When you finally told me about that some weeks ago. I felt so terrible. If I had known that your nightmares were terrorizing you now even when awake I would have tried to say something comforting. Even if it couldn’t have helped as much as what Tammy would have told you, it would have been better than shouting at you at least. You kept telling me it’s fine, that you weren’t that scared and how used you actually already were to it by that point, but thinking back to it you didn’t *look* fine and I’m sorry, I just didn’t realize it...

Instead I just asked “Want to eat something? I still didn’t manage to show you the snacks I had brought some days ago! And now you can finally judge them for yourself and just pick what you like!”

And then we just spent the time silently eating. Do you remember what it was? I think some jarred soy porridge, vegetable preserves and soy sweets. Plus berries from the forest I had gathered with Dys! You hadn’t had real food in so long at that point, I was glad to see you still had appetite. Even if you seemed a bit ... hesitant with some foods. They were all cold and not as nice as something that Auntie Seedent would offer you in the cafeteria, but even then I always thought it tasted better than anything I had had the past month.

I had so much work left to do, and another council meeting in the evening, but I still wanted to stay the whole day with you, just enjoying having you back, even if you were so much quieter than usual now. Just so you could feel at ease knowing you aren’t actually alone. And so we both could have some peace that we both needed so much.

I even had forgotten to tell Dr. Instance you had woken up, or maybe I had just subconsciously pushed it aside, but before I could remember I noticed she was standing in the doorframe with her medical trolley when I turned to look where the squeaky noise was coming from. On it she had more weird contraptions, various containers with like pills and liquids, and some medical tools like ... syringes. Ugh... She pushed it slowly in front of her, with careful steps, to not make anything fall over, I guess.

I tried hard not to look her into the eye, until she called my name. And when I turned to her I saw that her expression was unusually soft.
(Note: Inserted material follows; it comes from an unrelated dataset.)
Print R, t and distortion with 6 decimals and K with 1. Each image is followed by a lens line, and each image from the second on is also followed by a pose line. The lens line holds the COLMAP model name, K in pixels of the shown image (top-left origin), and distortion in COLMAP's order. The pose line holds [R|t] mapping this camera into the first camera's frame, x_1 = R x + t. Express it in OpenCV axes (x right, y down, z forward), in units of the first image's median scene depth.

Not friendly, but composed, like... polite. Not angry or just fed up with the world like I usually saw her.

You would need a lot of help to continue your recovery, she said. And that I would have to fill in as nurse for ... as long as is needed.
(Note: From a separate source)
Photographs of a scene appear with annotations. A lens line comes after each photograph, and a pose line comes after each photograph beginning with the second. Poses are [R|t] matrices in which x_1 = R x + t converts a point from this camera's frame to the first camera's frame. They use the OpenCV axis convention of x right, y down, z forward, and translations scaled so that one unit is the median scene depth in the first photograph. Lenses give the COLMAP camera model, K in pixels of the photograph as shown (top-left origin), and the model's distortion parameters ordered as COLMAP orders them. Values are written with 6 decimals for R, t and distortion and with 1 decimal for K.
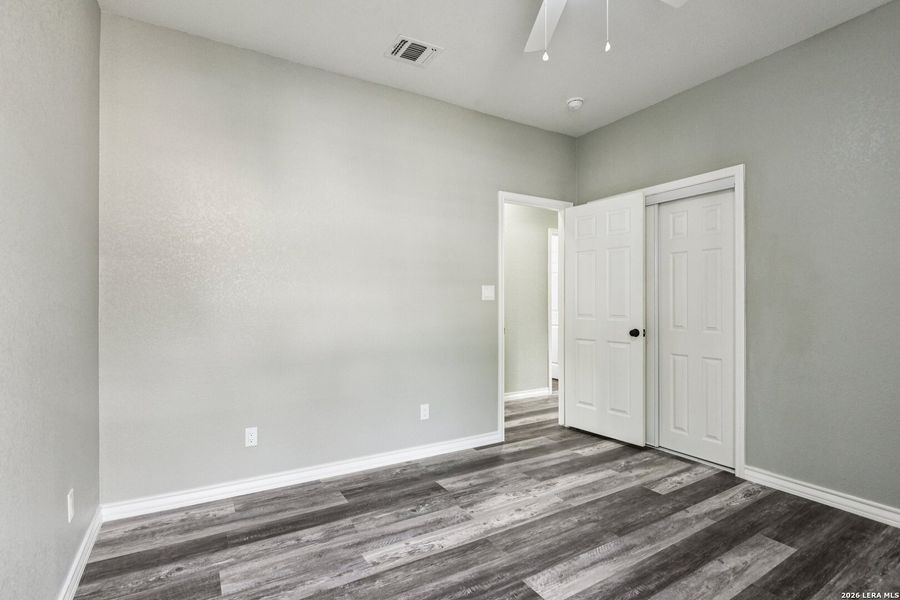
lens RADIAL K [[417.4, 0, 451.9], [0, 417.4, 303.4], [0, 0, 1]] dist [-0.003773, -0.009136]
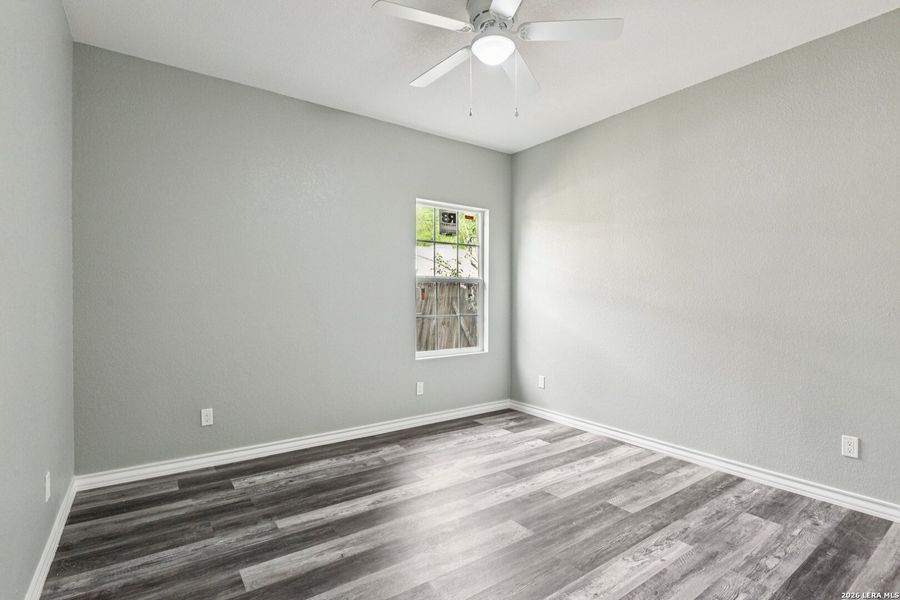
lens RADIAL K [[417.4, 0, 451.9], [0, 417.4, 303.4], [0, 0, 1]] dist [-0.003773, -0.009136]
pose [[-0.997279, -0.008905, -0.073177, 0.449641], [-0.009666, 0.999903, 0.010060, -0.000140], [0.073080, 0.010740, -0.997268, 1.945512]]
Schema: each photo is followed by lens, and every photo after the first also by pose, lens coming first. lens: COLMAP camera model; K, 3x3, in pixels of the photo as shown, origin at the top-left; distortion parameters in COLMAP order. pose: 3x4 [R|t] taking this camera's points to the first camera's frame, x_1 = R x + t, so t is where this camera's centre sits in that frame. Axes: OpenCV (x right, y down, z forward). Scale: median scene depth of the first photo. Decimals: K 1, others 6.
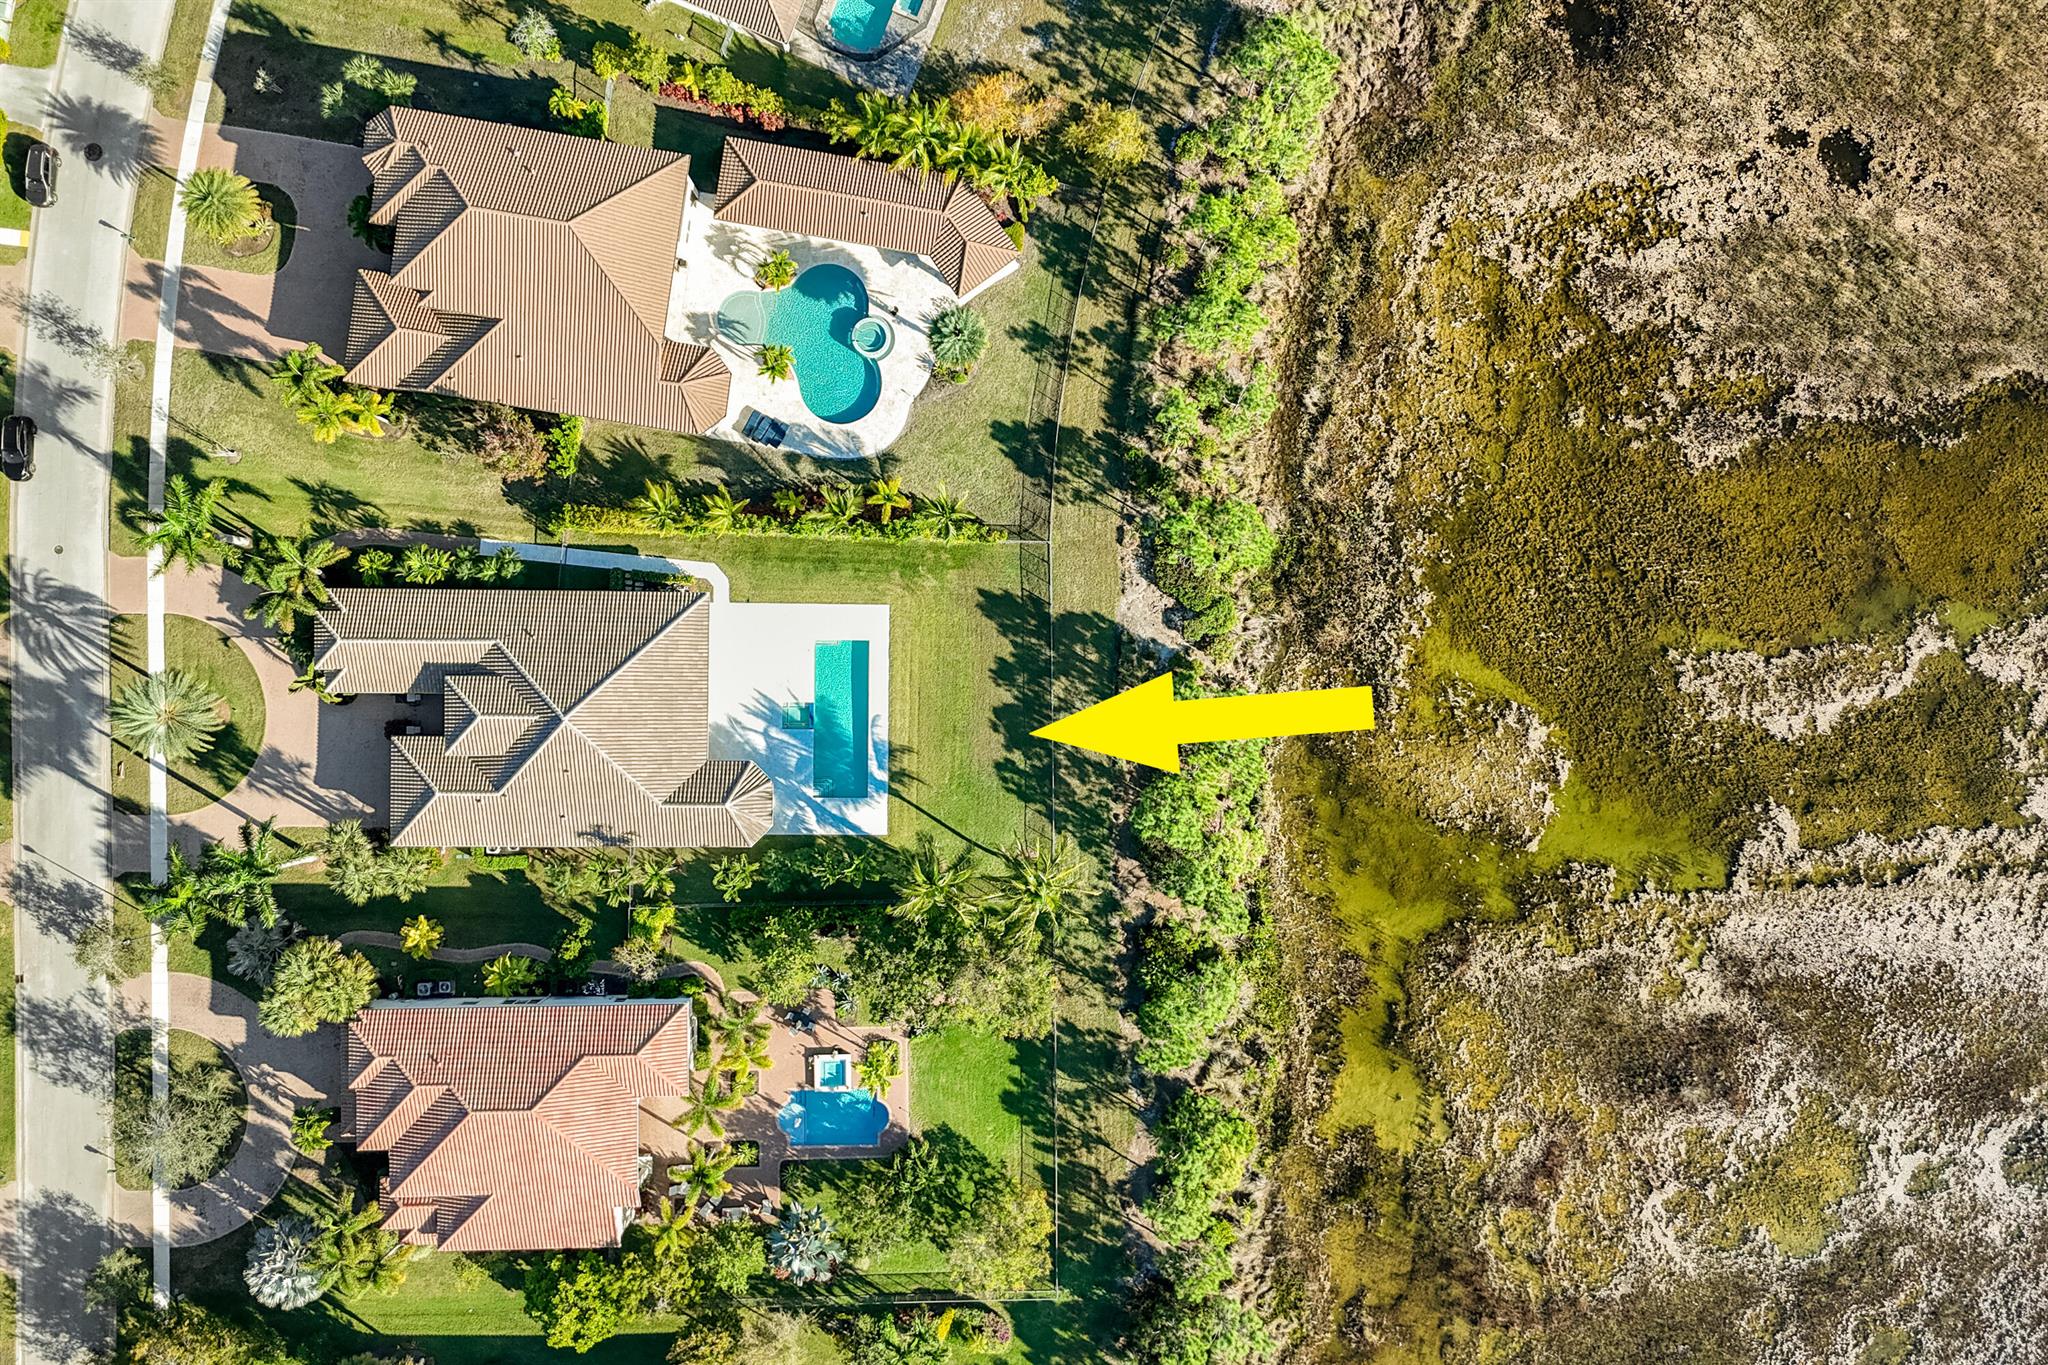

And I just nodded. I don’t know if you could notice it at the time, or how much you listened but I’m sure you could feel it anyway. You have a sort of sixth sense for this kind of thing!

Then when I had gotten the first instructions from Dr. Instance I looked to you again and noticed you had fallen asleep again.

She said it’s better to let you rest for now and I followed her out of the room to learn about some of the stuff she had been teaching you. But like, a special program made just for you, based on Earth case studies and research! I had no idea that so many people had gone through something similar... it made me honestly feel a bit less alone in that moment. And reading about all the people who had managed to get well again, it... it gave me so much hope!

You know, I really couldn’t wait to try everything there was to try to make you feel better and bring you back to our plants where we belonged. Even now, with everything that has happened since then, that is still my dream. That we spend our lives among the flowers again, caring for them just like we always did for our children growing in the garden and the fields. That we have a future together, and befriend everyone who is at home in this world.